3 - Chloé - Mercredi AM
Je suis fatiguée… « So tired » comme dirait ma mère.
Mais elle dirait aussi : « As-tu le choix ? Non, n’est-ce pas ! Alors tu avances, car ce n’est pas moi qui le ferai à ta place. »
Rien que de penser à elle, je suis encore plus épuisée. Et pas question de pouvoir m’assoupir et me reposer avec ce balourd en surpoids qui me colle au flanc. Je maudis le crétin de bureaucrate qui a dessiné des sièges d’avion pour des passagers d'une taille 38 au maximun.
Je ferme les yeux et pense à ce qui m’attend à l’arrivée : des ennuis… J’en soupire d’un mauvais bien-être…
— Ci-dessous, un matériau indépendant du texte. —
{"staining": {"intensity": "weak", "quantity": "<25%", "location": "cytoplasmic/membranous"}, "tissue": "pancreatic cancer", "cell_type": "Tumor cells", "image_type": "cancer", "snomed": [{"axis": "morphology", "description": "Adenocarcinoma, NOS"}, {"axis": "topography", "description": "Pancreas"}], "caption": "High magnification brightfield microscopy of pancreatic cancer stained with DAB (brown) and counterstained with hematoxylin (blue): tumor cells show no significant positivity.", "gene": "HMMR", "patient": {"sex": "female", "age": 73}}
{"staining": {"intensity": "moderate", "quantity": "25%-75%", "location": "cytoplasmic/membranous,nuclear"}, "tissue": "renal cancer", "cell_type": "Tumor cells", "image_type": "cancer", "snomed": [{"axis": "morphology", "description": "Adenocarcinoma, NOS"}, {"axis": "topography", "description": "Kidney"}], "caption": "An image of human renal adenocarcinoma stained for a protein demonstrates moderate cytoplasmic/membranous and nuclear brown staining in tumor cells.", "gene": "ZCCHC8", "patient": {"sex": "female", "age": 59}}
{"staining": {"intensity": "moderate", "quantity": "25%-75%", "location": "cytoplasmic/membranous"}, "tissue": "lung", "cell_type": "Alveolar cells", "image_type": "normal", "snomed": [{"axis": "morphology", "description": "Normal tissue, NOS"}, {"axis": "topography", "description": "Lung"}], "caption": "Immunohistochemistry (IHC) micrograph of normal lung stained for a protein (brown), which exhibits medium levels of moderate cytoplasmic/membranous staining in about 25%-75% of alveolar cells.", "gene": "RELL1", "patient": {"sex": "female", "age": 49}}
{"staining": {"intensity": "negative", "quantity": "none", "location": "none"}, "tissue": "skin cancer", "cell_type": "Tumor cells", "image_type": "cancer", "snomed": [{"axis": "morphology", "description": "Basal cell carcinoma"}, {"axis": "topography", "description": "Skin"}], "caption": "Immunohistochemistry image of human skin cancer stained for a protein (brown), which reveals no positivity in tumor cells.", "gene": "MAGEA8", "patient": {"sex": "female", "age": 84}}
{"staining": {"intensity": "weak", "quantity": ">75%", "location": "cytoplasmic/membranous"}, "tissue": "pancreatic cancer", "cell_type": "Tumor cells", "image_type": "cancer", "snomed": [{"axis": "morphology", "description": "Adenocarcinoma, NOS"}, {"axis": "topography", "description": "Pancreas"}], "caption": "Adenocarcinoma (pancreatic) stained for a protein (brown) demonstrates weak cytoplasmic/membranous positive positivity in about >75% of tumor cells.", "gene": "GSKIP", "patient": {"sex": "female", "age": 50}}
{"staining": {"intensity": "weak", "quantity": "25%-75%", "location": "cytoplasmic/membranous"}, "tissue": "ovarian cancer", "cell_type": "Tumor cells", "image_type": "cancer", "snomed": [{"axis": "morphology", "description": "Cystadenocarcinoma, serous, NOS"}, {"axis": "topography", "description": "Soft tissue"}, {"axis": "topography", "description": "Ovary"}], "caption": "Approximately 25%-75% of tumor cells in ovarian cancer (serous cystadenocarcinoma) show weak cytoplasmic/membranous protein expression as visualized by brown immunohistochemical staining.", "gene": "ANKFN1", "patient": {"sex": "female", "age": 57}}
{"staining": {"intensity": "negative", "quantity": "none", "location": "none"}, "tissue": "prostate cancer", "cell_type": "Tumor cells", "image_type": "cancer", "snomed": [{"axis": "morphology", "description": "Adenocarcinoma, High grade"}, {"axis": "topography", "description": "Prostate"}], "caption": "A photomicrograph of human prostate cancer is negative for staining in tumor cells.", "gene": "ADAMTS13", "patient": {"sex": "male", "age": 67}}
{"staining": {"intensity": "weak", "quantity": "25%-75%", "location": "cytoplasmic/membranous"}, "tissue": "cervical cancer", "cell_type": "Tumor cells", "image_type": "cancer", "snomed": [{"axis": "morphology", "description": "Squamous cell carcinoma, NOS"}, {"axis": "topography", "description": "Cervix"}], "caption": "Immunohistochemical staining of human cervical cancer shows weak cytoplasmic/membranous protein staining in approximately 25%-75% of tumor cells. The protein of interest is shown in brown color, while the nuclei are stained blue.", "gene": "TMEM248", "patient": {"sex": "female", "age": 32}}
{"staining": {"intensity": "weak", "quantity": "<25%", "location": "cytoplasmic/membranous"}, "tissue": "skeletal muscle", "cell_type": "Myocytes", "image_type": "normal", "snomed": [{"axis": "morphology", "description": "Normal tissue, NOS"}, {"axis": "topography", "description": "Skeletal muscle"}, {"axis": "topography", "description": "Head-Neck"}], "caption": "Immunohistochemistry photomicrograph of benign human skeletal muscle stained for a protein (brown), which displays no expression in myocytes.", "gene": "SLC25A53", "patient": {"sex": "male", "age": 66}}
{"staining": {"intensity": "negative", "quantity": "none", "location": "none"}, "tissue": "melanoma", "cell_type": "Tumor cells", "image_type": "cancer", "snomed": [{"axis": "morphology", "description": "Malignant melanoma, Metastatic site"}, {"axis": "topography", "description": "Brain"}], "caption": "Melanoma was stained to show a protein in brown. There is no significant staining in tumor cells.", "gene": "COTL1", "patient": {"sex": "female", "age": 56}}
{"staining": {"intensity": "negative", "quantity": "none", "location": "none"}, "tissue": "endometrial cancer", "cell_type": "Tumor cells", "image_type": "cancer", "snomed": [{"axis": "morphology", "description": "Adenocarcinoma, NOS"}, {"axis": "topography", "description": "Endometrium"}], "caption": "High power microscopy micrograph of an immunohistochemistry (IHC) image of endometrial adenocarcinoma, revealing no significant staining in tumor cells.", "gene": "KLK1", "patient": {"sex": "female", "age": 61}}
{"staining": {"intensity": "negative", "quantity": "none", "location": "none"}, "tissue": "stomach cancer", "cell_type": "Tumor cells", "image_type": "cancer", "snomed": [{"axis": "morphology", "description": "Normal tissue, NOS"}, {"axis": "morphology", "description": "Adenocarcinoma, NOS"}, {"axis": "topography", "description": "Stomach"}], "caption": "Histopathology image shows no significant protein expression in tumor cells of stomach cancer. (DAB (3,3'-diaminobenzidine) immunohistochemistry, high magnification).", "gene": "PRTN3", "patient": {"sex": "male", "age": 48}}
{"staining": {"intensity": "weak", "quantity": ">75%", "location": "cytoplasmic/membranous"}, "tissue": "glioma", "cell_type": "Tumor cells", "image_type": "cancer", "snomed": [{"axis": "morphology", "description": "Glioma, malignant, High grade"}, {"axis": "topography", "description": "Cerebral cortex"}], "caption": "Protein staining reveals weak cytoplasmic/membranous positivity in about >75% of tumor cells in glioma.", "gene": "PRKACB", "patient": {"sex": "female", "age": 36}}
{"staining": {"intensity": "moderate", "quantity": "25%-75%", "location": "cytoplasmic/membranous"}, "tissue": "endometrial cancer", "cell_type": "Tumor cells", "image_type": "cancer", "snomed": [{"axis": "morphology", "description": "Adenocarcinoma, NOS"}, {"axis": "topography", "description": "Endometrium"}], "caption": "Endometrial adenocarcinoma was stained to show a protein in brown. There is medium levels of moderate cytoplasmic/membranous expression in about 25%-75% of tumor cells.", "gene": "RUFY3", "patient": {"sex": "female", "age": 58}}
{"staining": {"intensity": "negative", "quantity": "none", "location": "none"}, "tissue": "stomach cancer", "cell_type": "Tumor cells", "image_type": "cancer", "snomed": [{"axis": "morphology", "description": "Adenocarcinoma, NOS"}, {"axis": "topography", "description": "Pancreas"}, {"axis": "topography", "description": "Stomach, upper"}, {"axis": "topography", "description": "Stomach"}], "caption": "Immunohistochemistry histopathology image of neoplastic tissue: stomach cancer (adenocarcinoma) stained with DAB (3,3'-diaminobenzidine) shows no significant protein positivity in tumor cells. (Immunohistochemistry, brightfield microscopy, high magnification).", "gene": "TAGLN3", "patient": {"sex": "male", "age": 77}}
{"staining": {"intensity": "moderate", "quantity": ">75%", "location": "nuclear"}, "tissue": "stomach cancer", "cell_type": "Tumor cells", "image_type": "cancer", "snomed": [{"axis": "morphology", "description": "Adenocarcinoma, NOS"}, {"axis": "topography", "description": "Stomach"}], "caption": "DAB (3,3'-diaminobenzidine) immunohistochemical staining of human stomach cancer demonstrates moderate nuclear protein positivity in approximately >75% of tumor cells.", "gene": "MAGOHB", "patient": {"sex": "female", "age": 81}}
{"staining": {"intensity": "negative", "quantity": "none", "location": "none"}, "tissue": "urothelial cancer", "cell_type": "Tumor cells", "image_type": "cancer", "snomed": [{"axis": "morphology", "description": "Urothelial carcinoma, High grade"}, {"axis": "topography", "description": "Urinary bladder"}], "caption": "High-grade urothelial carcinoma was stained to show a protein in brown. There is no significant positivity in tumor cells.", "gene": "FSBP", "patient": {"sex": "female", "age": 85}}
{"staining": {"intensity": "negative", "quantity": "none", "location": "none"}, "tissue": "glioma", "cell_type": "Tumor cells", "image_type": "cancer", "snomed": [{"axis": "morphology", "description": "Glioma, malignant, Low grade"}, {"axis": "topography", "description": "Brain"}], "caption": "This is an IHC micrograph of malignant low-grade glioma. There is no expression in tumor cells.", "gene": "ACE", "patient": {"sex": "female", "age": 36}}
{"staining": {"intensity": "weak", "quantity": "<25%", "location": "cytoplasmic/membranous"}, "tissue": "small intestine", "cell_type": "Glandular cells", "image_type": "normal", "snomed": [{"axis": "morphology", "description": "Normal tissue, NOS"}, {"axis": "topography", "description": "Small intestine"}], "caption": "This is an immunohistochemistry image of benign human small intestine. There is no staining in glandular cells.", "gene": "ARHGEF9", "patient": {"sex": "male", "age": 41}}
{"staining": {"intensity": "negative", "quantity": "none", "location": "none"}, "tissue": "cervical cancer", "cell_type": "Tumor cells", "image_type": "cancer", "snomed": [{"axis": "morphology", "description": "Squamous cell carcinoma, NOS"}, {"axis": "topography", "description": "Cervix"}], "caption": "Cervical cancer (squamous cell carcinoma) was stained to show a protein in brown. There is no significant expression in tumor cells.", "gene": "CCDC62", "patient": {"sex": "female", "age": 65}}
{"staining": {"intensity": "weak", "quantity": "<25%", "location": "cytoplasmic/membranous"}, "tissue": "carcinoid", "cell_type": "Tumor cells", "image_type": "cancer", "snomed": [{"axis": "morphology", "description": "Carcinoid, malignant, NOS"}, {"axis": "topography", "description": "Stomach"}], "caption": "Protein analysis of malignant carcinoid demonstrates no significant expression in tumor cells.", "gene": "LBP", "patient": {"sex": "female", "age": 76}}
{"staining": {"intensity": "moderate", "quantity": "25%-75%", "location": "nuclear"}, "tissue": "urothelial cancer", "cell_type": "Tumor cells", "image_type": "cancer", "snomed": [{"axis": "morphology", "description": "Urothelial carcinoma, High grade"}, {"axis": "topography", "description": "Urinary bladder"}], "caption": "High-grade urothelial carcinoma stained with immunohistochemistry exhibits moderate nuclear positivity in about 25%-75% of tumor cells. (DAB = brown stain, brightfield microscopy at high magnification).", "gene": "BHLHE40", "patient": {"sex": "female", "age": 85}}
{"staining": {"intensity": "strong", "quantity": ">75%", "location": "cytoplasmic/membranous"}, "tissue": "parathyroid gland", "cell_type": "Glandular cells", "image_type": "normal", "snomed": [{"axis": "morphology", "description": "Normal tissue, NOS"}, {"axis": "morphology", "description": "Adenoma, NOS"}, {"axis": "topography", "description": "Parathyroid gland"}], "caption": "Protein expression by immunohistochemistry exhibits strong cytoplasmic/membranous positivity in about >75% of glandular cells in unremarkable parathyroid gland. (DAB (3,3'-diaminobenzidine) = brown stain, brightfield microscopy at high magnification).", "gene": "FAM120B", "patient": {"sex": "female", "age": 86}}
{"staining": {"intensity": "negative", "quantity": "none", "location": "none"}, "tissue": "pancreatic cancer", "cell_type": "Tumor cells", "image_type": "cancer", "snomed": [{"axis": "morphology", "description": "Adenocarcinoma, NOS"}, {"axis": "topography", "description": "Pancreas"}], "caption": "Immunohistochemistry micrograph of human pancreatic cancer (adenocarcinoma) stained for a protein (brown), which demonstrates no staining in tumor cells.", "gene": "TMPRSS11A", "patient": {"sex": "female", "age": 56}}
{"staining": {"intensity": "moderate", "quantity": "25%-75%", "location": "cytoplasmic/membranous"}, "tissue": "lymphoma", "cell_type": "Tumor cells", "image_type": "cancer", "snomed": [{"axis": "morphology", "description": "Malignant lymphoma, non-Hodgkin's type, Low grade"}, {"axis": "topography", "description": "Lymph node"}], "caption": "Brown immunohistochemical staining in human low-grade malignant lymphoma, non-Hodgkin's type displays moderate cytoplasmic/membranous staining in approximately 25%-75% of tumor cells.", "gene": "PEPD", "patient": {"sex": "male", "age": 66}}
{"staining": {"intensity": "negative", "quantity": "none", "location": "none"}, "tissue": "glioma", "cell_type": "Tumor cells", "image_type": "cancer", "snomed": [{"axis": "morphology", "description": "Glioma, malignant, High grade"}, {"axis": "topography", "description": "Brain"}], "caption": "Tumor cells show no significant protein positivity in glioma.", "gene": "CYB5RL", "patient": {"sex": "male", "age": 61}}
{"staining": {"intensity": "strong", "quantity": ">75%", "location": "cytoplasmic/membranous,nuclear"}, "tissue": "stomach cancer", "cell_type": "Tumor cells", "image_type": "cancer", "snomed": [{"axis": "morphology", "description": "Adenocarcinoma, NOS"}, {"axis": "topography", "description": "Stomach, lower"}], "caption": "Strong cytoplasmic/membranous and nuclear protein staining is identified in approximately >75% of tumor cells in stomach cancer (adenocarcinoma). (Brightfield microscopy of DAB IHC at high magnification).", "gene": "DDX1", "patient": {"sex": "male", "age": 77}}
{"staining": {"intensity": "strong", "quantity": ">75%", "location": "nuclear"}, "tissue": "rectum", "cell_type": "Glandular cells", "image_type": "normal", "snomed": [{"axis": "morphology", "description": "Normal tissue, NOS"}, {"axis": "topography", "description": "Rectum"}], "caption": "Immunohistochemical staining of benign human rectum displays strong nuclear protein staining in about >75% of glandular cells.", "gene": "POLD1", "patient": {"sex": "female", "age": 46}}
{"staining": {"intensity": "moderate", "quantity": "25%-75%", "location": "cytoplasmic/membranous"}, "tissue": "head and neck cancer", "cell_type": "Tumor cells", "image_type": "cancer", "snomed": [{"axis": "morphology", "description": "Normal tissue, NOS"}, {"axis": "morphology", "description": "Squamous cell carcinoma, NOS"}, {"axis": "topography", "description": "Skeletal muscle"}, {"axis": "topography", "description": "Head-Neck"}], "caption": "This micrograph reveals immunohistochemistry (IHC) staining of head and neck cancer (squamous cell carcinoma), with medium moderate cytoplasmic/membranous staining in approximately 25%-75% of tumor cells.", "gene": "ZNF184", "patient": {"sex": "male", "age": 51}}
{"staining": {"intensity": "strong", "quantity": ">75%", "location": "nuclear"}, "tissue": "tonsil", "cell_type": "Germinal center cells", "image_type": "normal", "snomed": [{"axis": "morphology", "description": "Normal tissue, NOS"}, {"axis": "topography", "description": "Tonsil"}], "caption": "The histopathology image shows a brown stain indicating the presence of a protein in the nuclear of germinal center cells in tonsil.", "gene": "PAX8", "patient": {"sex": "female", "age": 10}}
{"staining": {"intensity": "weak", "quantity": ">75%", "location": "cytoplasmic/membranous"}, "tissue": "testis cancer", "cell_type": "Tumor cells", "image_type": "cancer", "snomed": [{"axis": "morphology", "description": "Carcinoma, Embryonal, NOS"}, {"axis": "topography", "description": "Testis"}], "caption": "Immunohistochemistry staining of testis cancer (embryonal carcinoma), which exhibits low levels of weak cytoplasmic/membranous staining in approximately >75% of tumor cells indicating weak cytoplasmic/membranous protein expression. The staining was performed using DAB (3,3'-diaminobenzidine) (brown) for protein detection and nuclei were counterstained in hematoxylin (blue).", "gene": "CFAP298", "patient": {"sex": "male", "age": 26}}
Tout d’abord, trouver ce notaire pour la succession de ma mère et signer les papiers nécessaires. Voilà plus de deux ans que je ne l’avais pas vue. Nous étions toujours à nous croiser. Elle était perpétuellement entre deux déménagements et moi entre deux vols pour les affaires ; surtout celles des autres. Quelle idée avait-elle de courir tout le temps pour finir ainsi sous les roues d’un taxi trop pressé ! Un autre soupir de dépit s'échappe de les lèvres…
Ensuite, il va me falloir trouver de l’énergie pour solutionner la quadrature du cercle. C’est le résumé que je me suis faite de la présentation de mon patron hier après-midi.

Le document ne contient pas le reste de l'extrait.